Search functions reference

This documentation contains quantitative comparisons of the data search functions. It presents results of comparing the LOOKUP() against the SEARCHUP() or SEARCHDOWN() functions.

The primary difference between the functionality of LOOKUP() and SEARCHUP() or SEARCHDOWN() is the ability to use a full logical expression in LOOKUP(). For example, LOOKUP() can be used to find the first item whose value is less than 3. SEARCHUP() or SEARCHDOWN() can only find an exact match.

Functionality aside, LOOKUP() and SEARCHUP() or SEARCHDOWN() differ in their performance characteristics. A LOOKUP() search operates by scanning the appropriate set of items in sequence, attempting to match the logical condition. On average, a LOOKUP() search takes time proportional to the number of items in the set.

In contrast, SEARCHUP() and SEARCHDOWN() take advantage of sorted input to provide faster response. Searches with SEARCHUP() or SEARCHDOWN() use a binary search index on the items in the data series. This results in execution time proportional to the logarithm of the item count. In other words, doubling the number of items in the data series causes only an incremental increase in the execution time required for that search.

To achieve this response-time benefit, SEARCHUP() and SEARCHDOWN() require sorted input. Additionally, SEARCHUP() and SEARCHDOWN() can only be used to find an exact match. If these conditions are suitable for the map, then using SEARCHUP() or SEARCHDOWN() can provide significant execution-time benefits. These benefits are especially noticeable for larger data series.

The following table presents the example results.

This table compares map execution times of the SEARCHUP() and LOOKUP() functions, based on the size of the input data.

The row for each map function presents the execution times for four different input-data sizes.

Map Functions 16 KB 128 KB 1 MB 2 MB
SEARCHUP() 0.23 0.46 3.04 5.83
LOOKUP() 0.28 4.84 288.40 1220.27

This table captures execution times in seconds for two maps that both attempt to match each data element from one input file with another. The two maps differ in the function that each uses to match data. The first map uses SEARCHUP() to locate matches quickly. The second map uses LOOKUP().
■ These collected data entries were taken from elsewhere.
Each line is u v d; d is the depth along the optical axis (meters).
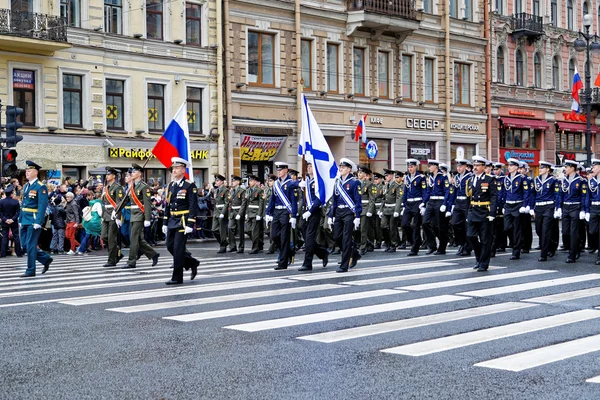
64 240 23.53
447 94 44.62
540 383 7.11
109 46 31.25
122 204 17.78
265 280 14.60
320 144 16.50
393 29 40.88
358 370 7.59
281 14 36.78
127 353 8.34
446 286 13.62
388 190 22.17
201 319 10.32
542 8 51.75
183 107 17.05
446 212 20.20
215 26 34.69
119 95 31.83
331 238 21.47
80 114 30.59
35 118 29.14
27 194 16.03
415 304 11.55
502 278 14.88
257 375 7.41
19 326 9.90
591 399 6.61
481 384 7.07
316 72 38.25
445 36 44.47
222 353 8.32
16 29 28.14
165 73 33.03
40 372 7.57
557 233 19.89
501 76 49.00
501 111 48.56
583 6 55.25
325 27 38.66
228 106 34.75
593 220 18.06
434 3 44.34
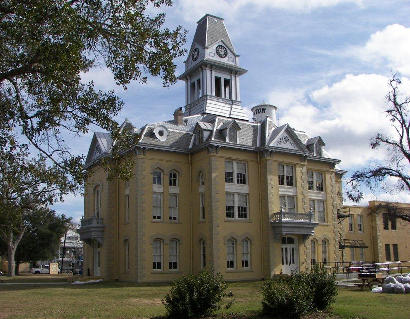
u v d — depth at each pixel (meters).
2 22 14.36
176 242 41.00
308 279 18.72
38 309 20.56
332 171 48.16
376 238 55.91
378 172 37.00
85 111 16.83
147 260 38.91
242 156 41.81
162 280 39.31
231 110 52.72
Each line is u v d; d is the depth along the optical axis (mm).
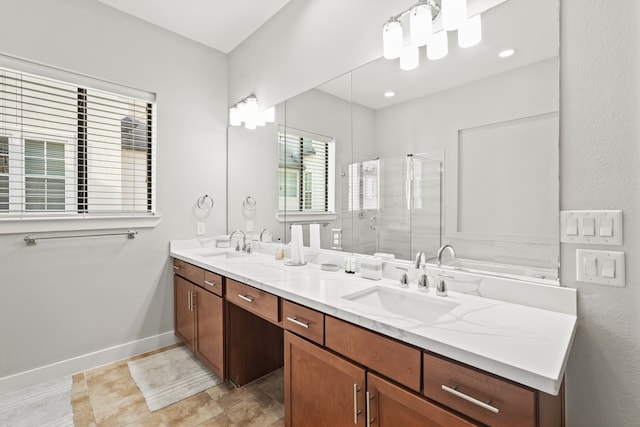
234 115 2672
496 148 1259
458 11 1209
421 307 1321
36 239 1946
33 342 1959
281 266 1972
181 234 2596
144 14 2312
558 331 934
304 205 2121
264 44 2443
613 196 1008
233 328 1931
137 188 2424
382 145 1660
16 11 1863
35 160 1992
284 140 2266
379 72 1666
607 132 1014
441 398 872
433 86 1449
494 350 807
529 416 715
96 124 2246
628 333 987
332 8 1906
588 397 1059
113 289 2271
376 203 1699
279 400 1823
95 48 2154
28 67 1930
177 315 2508
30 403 1771
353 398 1115
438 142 1438
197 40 2662
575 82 1068
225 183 2861
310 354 1290
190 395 1862
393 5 1586
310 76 2061
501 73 1238
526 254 1191
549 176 1128
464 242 1362
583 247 1062
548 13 1121
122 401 1798
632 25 965
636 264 971
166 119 2500
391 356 991
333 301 1231
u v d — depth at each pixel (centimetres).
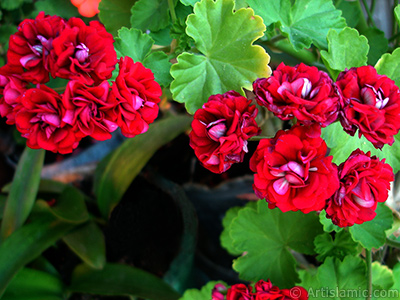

For small series of data, the difference in execution time is not as noticeable. However, as the input series size grows, the execution time for the SEARCHUP map grows much more slowly than the execution time for the LOOKUP map.

A search is executed for every data element in the input file. As a result, the overall execution time grows with the data size and the search response time. In the case of the LOOKUP map, this yields a map execution time that grows exponentially with input size. A doubling of the input size requires an execution time four times as long for this map.